[Dataset items]
__________
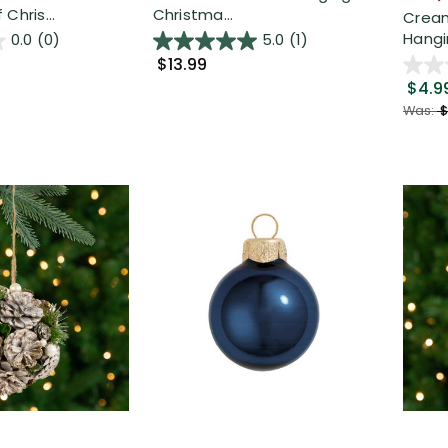
Chris...
Christma...
Cream
Hangi
0.0
(0)
5.0
(1)
$13.99
$4.9
Was:
$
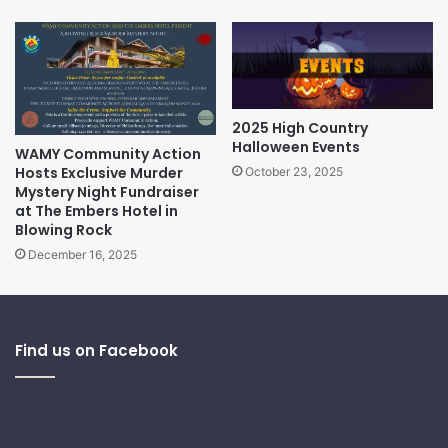
2025 High Country
Halloween Events
WAMY Community Action
Hosts Exclusive Murder
October 23, 2025
Mystery Night Fundraiser
at The Embers Hotel in
Blowing Rock
December 16, 2025
Find us on Facebook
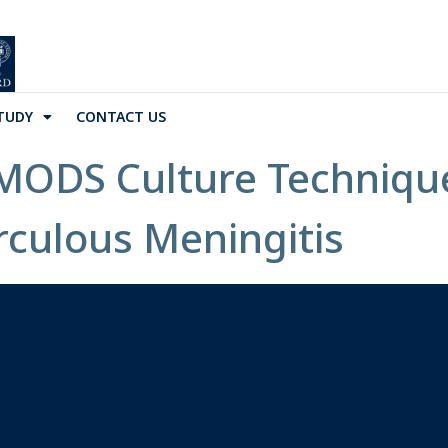
TUDY
CONTACT US
 MODS Culture Technique
rculous Meningitis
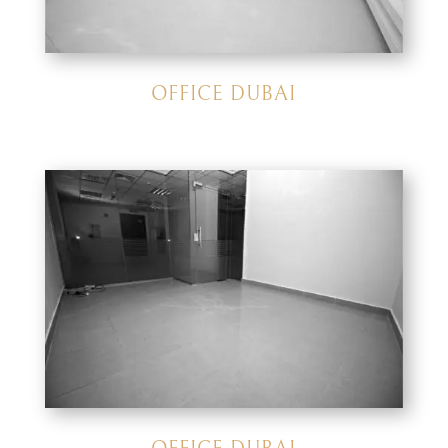
OFFICE DUBAI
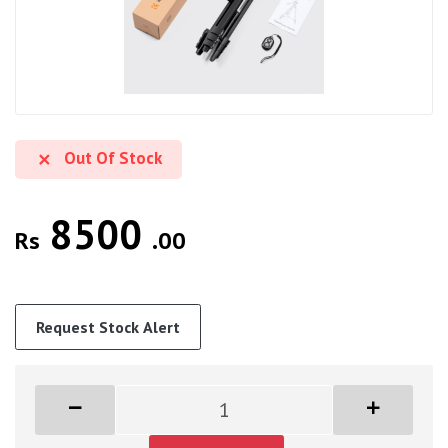
Out Of Stock
8500
Rs
.00
Request Stock Alert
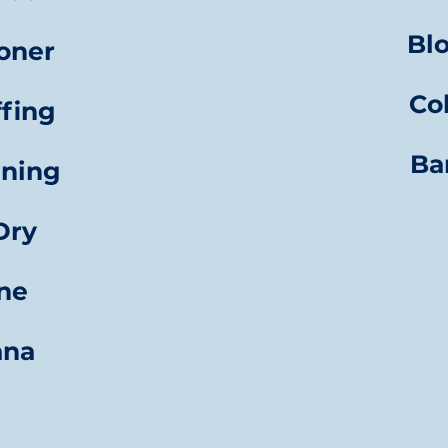
Bl
oner
Co
ffing
Ba
aning
Dry
gne
ana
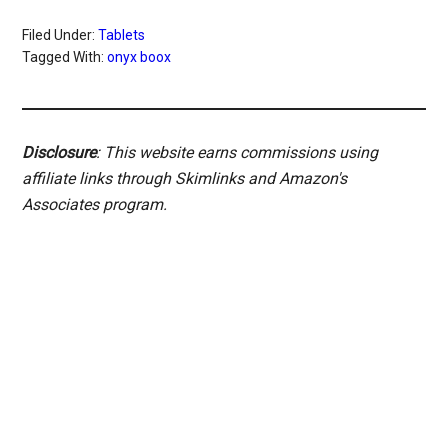
Filed Under:
Tablets
Tagged With:
onyx boox
Disclosure
: This website earns commissions using
affiliate links through Skimlinks and Amazon's
Associates program.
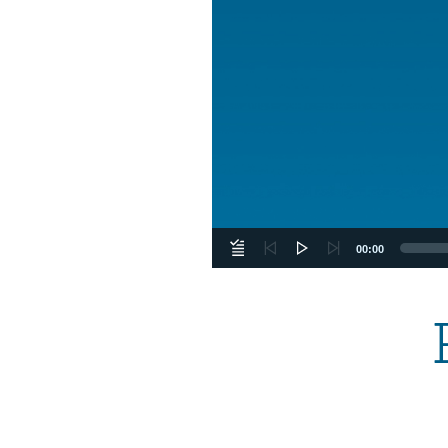
00:00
__________
The task calls for repeating each line above exactly while excluding the pictures.

Chris...
Christma...
Cream
Hangi
0.0
(0)
5.0
(1)
$13.99
$4.9
Was:
$
2025 High Country
Halloween Events
WAMY Community Action
Hosts Exclusive Murder
October 23, 2025
Mystery Night Fundraiser
at The Embers Hotel in
Blowing Rock
December 16, 2025
Find us on Facebook
TUDY
CONTACT US
 MODS Culture Technique
rculous Meningitis
OFFICE DUBAI
Out Of Stock
8500
Rs
.00
Request Stock Alert
Bl
oner
Co
ffing
Ba
aning
Dry
gne
ana
Filed Under:
Tablets
Tagged With:
onyx boox
Disclosure
: This website earns commissions using
affiliate links through Skimlinks and Amazon's
Associates program.
00:00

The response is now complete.